Un visionario e amante degli animali come Winston Churchill già negli anni Trenta preconizzava un futuro nel quale non sarebbe stato più necessario allevare un pollo intero, ma solo petto e cosce. Noi stiamo entrando in quel futuro. I centri di ricerca e le aziende che lavorano sulla carne artificiale fanno già previsioni su quando sbarcheranno sul mercato: qualcuno si era sbilanciato a dire a fine di quest’anno, altri sanno di avere bisogno ancora di 3/4 anni per perfezionare il prodotto.

Quale prodotto? Una polpetta, o meglio, filamenti di tessuti di manzo, pollo, maiale, anatra e analoghi studi si fanno sul tonno. L’obiettivo di lungo periodo sarà di riuscire a replicare una bistecca, con tanto di grasso, che conferisce sapore, e sistema vascolare per renderla succulenta.

«Chi ne sarà capace si aggiudicherà il premio Nobel – dice Carmelo De Maria, ricercatore del gruppo di Biofabbricazione del centro di ricerca E.Piaggio dell’Università di Pisa – Con la tecnologia delle stampanti 3D siamo in grado di mettere insieme molti elementi e ricreare qualcosa di vagamente simile ad un sistema vascolare, ma su piccolissima scala. Personalmente penso che dovremmo consumare meno carne e pagarla di più: la carne in vitro, senza sangue, sarà più simile ad un omogeneizzato».

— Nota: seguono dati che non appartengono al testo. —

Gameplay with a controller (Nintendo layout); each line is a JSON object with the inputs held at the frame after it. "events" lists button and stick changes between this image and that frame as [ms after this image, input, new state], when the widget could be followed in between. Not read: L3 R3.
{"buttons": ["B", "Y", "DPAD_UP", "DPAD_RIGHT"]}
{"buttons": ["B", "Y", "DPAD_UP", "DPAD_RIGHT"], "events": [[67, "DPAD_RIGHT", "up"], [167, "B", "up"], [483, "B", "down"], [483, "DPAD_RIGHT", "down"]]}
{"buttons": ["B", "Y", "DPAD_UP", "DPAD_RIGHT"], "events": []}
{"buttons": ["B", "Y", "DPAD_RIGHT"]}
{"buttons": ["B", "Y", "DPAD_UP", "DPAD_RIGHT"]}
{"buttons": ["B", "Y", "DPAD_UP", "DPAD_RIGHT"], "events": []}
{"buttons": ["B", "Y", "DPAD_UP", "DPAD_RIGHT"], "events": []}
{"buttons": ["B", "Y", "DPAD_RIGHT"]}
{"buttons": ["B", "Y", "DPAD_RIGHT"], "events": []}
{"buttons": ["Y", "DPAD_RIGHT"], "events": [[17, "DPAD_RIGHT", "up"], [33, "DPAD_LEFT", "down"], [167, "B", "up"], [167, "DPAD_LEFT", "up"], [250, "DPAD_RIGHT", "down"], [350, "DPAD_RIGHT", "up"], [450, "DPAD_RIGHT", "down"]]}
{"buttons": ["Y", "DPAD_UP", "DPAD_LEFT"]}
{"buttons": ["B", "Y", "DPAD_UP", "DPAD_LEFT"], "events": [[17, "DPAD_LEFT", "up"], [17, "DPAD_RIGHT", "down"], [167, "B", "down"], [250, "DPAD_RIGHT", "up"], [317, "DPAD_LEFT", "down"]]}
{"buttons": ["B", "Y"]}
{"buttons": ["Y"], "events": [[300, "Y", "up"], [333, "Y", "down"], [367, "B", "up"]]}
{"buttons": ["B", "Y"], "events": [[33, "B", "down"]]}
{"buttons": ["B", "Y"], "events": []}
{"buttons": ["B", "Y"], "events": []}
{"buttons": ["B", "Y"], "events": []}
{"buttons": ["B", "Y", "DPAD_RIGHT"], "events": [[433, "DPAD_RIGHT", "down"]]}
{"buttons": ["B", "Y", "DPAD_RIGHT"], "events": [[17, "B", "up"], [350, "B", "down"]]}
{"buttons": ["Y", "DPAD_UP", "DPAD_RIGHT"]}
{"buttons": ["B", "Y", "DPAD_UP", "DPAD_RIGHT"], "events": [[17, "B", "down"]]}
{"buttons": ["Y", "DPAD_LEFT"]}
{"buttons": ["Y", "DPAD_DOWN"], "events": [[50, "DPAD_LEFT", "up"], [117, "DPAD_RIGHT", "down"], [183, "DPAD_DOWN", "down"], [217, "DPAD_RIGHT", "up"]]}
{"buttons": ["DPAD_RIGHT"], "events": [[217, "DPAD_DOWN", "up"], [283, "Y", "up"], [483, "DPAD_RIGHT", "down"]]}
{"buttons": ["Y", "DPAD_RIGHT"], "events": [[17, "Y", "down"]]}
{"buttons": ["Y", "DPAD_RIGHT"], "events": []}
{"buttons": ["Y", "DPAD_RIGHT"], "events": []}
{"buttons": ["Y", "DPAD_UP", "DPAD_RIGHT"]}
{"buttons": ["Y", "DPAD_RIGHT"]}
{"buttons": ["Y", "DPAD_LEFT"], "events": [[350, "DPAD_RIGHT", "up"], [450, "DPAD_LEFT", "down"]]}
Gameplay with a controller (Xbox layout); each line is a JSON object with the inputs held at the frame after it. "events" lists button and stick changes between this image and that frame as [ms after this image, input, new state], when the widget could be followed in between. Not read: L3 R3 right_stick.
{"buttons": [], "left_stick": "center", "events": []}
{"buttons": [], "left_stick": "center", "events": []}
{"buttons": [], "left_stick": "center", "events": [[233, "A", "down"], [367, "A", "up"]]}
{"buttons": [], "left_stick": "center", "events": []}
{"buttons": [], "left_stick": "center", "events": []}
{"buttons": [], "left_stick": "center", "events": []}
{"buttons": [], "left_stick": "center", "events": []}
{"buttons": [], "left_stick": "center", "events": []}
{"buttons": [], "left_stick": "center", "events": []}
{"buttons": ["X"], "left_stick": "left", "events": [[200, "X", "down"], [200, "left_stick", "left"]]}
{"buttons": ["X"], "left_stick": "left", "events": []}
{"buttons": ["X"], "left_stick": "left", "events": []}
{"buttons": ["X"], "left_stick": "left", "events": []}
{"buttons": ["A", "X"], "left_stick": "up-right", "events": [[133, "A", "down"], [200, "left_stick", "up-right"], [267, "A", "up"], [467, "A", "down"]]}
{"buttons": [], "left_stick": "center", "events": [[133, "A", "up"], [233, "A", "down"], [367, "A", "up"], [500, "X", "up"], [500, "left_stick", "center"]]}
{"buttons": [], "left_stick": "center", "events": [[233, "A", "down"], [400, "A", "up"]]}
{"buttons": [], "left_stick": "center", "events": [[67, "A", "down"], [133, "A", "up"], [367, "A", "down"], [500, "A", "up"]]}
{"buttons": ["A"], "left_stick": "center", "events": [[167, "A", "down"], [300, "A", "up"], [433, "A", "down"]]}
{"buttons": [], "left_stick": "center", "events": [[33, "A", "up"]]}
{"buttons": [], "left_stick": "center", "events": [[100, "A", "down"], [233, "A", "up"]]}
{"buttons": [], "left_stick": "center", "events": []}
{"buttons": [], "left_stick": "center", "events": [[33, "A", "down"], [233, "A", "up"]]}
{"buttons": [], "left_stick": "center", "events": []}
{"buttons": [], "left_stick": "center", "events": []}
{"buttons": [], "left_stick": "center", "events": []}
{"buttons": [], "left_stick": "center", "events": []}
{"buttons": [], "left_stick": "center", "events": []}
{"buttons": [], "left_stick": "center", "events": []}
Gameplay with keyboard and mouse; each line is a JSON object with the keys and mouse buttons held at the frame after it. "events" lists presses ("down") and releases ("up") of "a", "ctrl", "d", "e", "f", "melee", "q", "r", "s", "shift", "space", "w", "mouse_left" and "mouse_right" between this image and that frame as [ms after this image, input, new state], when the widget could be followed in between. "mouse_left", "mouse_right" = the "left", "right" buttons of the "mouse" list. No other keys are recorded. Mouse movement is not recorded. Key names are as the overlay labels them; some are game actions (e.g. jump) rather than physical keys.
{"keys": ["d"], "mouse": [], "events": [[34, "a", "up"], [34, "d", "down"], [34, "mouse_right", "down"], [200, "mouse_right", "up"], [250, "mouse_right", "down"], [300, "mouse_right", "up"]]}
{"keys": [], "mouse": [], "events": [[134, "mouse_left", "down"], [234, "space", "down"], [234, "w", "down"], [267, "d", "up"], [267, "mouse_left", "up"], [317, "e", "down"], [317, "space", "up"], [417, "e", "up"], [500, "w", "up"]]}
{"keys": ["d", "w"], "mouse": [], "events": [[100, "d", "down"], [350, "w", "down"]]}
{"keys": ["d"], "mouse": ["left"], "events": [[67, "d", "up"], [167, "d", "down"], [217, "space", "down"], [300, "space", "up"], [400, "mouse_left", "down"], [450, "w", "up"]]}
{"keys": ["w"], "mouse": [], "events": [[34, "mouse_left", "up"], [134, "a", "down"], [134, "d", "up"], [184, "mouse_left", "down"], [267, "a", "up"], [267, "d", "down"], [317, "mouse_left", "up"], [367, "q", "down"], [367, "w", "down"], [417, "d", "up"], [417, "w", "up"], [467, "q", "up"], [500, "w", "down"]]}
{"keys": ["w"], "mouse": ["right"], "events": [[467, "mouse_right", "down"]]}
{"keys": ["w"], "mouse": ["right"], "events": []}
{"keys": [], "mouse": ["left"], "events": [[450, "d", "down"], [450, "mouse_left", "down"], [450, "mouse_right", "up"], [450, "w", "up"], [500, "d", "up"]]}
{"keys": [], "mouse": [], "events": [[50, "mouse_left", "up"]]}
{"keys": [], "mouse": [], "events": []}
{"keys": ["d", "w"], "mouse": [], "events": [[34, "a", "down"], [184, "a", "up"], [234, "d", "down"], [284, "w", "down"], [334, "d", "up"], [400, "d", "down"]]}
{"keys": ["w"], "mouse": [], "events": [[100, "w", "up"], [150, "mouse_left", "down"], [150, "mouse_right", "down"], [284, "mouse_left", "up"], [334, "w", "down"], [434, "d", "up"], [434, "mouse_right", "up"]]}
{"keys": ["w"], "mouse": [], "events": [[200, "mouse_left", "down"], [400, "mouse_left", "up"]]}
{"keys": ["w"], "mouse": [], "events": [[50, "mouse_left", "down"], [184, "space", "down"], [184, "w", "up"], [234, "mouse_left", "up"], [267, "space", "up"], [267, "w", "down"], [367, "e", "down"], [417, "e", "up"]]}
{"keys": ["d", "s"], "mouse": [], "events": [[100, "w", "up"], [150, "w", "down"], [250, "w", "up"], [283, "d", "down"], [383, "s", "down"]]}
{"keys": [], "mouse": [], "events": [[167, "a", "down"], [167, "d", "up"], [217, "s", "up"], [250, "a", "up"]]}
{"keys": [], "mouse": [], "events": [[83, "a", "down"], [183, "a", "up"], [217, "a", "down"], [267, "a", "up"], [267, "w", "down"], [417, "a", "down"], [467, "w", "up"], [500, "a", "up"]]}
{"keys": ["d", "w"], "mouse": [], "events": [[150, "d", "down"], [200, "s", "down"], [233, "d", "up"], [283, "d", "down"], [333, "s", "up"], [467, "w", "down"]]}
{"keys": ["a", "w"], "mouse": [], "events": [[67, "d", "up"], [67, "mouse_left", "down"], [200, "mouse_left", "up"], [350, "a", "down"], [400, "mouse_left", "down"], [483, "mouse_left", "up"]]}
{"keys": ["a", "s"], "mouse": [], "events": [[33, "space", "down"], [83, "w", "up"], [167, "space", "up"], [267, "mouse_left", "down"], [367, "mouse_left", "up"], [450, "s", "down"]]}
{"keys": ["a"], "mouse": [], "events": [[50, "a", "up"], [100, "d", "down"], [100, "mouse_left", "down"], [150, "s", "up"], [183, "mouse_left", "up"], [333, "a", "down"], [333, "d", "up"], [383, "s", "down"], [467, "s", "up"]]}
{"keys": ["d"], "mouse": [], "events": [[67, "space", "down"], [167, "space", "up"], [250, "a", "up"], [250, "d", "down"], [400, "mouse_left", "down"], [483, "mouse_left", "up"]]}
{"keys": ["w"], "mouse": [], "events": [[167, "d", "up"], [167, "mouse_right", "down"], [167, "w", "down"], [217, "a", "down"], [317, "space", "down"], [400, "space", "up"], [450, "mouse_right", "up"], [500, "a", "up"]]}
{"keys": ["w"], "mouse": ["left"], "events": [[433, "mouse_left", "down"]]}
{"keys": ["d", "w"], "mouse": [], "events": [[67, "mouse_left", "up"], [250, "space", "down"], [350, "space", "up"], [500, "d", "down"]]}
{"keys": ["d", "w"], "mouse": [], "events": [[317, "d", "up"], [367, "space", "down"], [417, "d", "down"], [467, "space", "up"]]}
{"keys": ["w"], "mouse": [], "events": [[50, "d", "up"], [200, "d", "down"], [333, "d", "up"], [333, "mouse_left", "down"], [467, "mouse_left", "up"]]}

«Se fossimo capaci di riprodurre in vitro una bistecca saremmo già in grado di riprodurre un cuore», aggiunge Paolo Netti, coordinatore del centro per i biomateriali avanzati dell’Istituto Italiano di Tecnologia a Napoli. «Per ora riusciamo a ricreare dei tessuti semplici, così sottili che riescono a ossigenarsi anche senza un sistema vascolare: infatti, se li osserviamo sono incolore perché il rosso della carne lo dà il sangue. Ricordiamoci che il muscolo è uno dei tessuti più complessi da realizzare. Quindi al momento è ancora meglio la soia. Però siamo sulla buona strada, l’idea di fondo è senz’altro buona: istruire entità biologiche per costruire sostanze utili all’uomo. Coltivare cellule, non più animali».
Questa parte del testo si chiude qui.